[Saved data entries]
______

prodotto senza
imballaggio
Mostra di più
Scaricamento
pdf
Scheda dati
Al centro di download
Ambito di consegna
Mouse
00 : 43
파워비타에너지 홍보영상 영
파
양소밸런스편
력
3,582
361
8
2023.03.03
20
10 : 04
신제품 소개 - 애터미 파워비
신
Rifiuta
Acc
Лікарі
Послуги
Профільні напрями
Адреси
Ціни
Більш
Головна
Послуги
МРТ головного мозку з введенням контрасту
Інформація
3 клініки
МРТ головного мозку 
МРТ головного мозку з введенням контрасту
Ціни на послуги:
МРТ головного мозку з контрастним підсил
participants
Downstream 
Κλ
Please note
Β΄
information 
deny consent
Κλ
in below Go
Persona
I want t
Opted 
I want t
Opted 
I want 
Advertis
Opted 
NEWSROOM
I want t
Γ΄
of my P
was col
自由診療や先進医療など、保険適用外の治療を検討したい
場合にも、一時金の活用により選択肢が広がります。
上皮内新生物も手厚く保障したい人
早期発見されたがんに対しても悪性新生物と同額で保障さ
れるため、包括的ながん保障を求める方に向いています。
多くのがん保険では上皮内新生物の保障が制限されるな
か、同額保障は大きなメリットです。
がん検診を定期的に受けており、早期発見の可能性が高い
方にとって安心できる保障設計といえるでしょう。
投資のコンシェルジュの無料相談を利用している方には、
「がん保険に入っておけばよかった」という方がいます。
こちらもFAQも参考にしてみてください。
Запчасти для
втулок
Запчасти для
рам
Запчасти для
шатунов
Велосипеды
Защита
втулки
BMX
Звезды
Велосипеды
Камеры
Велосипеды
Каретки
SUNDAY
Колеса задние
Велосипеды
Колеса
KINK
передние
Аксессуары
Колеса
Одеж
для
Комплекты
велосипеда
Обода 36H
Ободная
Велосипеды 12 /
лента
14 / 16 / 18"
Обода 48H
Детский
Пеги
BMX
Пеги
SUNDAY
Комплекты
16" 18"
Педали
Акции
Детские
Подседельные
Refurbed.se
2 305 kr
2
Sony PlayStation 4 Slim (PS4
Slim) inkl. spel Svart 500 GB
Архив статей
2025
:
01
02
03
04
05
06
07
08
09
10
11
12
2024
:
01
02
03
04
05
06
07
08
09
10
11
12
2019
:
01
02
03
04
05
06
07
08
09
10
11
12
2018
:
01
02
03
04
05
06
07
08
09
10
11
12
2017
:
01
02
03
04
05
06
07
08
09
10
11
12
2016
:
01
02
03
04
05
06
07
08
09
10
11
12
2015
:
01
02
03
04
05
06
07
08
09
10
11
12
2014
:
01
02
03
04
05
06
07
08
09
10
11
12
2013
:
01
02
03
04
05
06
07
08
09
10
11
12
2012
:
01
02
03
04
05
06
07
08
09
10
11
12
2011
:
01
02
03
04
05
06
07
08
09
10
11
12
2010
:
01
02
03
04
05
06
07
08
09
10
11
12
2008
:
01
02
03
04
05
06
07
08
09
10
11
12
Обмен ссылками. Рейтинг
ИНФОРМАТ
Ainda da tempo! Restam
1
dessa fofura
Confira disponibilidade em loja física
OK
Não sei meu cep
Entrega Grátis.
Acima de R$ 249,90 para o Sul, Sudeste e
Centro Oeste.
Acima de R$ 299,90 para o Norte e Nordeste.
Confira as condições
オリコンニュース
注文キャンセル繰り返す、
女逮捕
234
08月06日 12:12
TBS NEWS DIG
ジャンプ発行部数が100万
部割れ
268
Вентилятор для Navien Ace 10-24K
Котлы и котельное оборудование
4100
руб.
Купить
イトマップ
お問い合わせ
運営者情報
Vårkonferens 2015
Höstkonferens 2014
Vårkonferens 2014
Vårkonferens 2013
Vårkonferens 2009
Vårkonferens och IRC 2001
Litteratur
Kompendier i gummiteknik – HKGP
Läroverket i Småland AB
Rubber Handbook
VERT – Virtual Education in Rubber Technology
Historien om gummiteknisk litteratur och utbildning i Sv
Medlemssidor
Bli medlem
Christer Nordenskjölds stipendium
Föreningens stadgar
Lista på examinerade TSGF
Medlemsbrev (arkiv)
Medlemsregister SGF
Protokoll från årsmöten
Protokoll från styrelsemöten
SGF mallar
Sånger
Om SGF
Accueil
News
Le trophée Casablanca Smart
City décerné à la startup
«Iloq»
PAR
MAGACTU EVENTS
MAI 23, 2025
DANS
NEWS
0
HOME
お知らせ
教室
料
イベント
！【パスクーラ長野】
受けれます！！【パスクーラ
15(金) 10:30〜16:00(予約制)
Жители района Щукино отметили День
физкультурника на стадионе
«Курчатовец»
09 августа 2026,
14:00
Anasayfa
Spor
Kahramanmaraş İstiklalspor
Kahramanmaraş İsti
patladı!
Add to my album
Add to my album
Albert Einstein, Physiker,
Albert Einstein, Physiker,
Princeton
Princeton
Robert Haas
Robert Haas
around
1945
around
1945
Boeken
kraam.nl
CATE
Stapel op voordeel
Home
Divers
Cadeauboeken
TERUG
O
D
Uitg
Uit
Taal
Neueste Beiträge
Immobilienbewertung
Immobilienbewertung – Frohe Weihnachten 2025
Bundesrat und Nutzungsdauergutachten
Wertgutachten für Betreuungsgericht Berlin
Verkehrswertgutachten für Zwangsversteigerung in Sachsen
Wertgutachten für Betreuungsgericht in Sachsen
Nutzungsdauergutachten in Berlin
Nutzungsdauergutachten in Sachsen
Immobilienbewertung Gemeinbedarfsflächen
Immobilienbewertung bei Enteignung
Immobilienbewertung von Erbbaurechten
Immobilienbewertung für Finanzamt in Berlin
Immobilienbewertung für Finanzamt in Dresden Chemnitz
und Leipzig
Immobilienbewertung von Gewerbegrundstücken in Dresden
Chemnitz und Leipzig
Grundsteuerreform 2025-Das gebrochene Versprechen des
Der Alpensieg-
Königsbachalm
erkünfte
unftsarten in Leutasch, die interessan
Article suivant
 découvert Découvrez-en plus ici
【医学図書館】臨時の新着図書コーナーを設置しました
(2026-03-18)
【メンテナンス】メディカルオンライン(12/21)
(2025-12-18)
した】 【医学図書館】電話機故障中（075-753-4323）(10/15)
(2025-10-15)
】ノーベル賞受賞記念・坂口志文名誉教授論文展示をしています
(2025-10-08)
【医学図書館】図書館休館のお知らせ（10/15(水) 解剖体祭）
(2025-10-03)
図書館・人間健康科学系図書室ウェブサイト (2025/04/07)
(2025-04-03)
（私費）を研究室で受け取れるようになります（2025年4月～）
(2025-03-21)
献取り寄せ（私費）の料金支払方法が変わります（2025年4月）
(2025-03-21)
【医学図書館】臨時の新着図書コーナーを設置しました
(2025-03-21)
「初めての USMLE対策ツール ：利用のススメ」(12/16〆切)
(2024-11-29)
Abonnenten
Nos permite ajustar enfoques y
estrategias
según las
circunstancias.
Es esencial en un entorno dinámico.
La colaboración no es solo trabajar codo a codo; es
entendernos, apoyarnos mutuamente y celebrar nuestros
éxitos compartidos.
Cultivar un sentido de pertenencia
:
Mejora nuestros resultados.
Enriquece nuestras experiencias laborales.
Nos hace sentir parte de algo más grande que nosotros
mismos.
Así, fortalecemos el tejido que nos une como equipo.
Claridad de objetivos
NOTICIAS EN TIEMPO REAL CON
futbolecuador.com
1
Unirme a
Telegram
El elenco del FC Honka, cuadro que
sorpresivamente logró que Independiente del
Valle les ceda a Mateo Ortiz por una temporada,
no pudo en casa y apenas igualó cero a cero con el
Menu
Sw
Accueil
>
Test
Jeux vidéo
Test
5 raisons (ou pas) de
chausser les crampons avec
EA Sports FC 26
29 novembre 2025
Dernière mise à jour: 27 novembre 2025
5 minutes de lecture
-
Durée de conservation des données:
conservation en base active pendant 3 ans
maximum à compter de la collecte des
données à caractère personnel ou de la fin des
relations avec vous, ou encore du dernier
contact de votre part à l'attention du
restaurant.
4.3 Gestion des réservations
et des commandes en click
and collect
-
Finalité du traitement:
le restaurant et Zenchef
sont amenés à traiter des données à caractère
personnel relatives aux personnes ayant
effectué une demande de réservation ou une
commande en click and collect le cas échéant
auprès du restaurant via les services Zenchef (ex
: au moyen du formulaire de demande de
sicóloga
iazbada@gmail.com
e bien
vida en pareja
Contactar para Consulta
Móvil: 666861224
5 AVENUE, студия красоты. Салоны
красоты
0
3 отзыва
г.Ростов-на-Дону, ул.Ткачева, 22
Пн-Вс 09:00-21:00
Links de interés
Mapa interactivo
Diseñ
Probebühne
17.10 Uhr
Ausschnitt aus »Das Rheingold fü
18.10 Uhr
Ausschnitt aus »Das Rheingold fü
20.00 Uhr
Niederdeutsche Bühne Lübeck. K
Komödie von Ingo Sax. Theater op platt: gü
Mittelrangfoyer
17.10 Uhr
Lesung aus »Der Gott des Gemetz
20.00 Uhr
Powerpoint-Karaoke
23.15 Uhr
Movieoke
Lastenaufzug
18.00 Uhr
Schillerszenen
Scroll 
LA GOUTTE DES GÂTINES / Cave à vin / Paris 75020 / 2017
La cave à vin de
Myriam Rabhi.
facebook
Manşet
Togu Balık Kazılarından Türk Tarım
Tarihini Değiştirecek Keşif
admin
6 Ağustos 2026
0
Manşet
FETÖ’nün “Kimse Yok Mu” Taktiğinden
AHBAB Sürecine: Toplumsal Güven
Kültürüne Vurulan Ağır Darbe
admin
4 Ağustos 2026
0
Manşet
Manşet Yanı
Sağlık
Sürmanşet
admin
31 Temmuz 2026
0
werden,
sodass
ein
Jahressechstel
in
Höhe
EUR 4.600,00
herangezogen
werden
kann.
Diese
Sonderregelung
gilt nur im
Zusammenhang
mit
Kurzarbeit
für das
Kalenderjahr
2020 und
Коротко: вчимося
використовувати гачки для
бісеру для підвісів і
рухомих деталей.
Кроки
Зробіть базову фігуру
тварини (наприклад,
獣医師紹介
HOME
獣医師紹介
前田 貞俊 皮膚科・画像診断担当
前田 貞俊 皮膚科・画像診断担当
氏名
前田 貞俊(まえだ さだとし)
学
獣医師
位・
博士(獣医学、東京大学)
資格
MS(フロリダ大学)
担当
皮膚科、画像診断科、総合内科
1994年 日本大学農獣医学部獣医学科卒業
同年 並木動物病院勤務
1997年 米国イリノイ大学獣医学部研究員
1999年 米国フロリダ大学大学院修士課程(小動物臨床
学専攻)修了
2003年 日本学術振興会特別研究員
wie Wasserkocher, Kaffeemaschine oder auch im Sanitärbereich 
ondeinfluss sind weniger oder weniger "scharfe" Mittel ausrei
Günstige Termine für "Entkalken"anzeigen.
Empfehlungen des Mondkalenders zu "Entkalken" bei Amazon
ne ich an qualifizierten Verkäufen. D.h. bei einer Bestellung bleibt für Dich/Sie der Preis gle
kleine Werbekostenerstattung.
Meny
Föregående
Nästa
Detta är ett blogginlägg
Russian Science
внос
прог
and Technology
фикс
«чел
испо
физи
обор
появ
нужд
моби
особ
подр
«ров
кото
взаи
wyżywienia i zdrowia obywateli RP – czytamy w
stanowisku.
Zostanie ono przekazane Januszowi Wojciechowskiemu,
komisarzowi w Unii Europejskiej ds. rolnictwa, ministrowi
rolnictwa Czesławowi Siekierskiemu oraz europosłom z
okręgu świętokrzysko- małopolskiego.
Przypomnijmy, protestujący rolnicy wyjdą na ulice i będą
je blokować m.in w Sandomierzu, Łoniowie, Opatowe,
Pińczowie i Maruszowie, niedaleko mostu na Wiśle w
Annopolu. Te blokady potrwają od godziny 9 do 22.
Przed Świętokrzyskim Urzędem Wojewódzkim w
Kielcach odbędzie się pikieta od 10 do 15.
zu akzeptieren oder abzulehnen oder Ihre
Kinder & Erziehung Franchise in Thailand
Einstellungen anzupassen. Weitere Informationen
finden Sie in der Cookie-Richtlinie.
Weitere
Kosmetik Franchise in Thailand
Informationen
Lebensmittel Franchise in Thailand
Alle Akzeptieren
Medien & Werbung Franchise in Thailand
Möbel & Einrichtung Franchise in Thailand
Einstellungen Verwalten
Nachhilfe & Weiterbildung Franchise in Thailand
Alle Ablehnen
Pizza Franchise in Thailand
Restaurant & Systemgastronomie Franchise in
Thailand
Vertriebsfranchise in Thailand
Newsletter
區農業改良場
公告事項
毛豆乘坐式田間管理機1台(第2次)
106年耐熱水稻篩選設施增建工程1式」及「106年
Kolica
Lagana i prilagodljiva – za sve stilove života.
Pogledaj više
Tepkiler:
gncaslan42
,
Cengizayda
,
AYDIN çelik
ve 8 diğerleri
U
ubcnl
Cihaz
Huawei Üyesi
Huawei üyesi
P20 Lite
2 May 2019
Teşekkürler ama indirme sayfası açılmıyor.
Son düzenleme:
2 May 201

______

- Task goal -
How many lines in these entries contain the string "rolnictwa"? State the number and nothing more.

- Response to the task -
2